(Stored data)
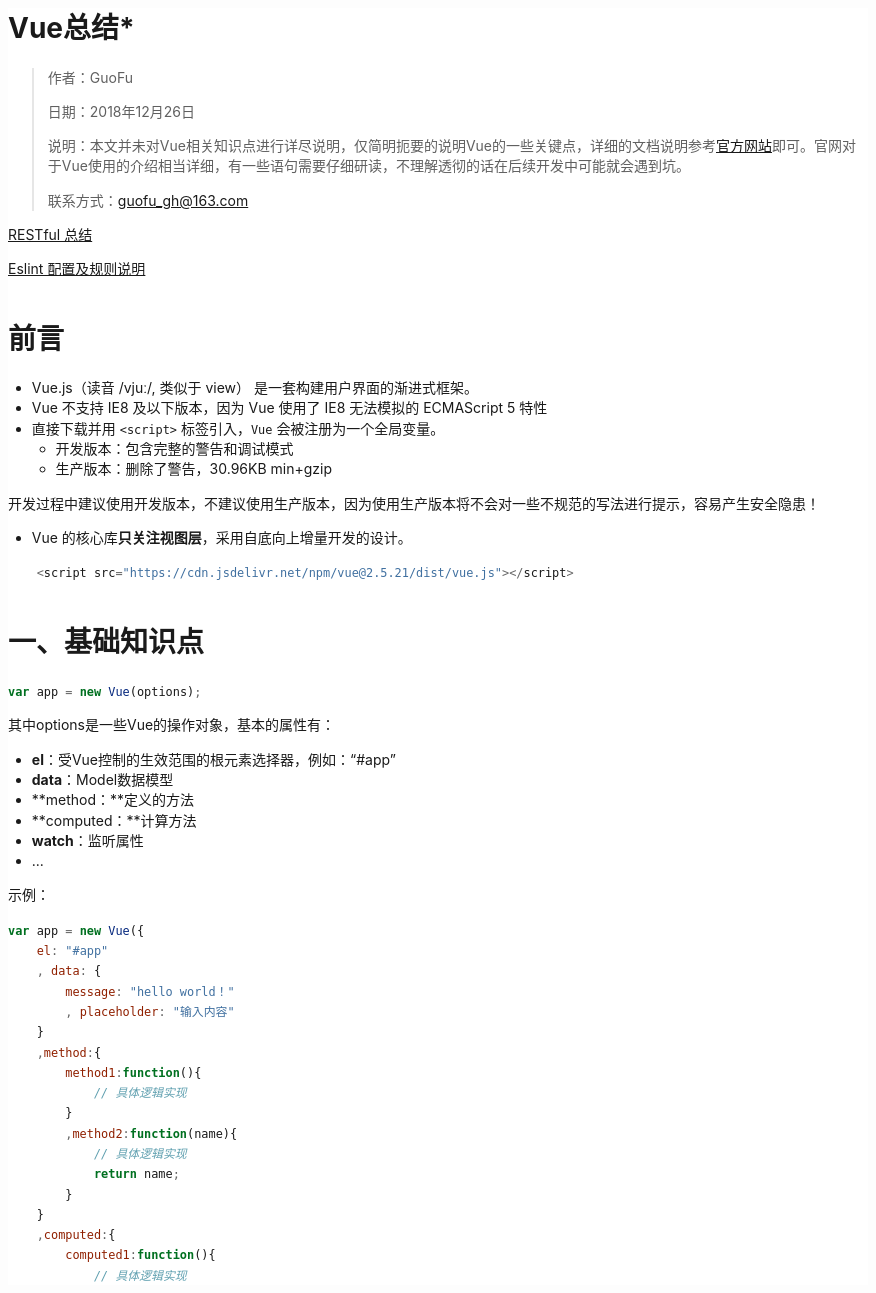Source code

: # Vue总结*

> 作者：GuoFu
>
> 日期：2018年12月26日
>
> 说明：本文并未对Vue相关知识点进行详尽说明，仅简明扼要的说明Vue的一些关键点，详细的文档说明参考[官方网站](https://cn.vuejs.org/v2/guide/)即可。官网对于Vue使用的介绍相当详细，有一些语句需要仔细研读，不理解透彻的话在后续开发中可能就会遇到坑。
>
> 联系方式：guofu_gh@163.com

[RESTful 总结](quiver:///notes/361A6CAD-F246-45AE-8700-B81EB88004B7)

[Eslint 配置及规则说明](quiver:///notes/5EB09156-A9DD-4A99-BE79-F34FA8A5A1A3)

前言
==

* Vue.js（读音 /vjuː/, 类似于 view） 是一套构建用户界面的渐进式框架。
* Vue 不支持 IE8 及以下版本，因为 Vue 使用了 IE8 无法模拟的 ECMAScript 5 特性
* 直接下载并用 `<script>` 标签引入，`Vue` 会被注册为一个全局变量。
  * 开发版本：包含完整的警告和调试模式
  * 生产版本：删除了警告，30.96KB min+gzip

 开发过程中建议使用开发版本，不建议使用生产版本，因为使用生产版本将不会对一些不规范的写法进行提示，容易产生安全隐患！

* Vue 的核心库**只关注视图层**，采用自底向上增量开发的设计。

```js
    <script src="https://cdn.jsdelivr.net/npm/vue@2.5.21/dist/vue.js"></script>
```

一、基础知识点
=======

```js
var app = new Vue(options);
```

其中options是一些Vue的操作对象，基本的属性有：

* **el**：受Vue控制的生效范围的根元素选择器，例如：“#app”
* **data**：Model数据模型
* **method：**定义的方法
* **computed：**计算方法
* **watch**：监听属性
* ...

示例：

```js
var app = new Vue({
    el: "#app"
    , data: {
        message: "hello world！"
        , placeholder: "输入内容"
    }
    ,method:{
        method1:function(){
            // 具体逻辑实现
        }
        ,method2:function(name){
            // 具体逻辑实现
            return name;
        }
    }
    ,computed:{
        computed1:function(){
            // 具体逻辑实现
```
---
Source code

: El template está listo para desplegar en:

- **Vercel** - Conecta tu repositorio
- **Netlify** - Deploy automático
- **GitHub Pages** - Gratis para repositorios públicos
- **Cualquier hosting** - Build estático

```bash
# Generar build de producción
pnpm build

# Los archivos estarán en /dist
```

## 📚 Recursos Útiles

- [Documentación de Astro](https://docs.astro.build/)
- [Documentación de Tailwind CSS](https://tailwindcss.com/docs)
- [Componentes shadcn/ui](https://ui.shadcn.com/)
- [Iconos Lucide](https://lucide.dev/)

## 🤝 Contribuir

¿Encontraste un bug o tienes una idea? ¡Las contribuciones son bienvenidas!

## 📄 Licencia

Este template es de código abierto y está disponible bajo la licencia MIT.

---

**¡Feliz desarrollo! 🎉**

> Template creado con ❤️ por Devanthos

**Required action:** Report, with no additional words, how many lines in the records above contain the word "docs".

**Exercise answer:** 2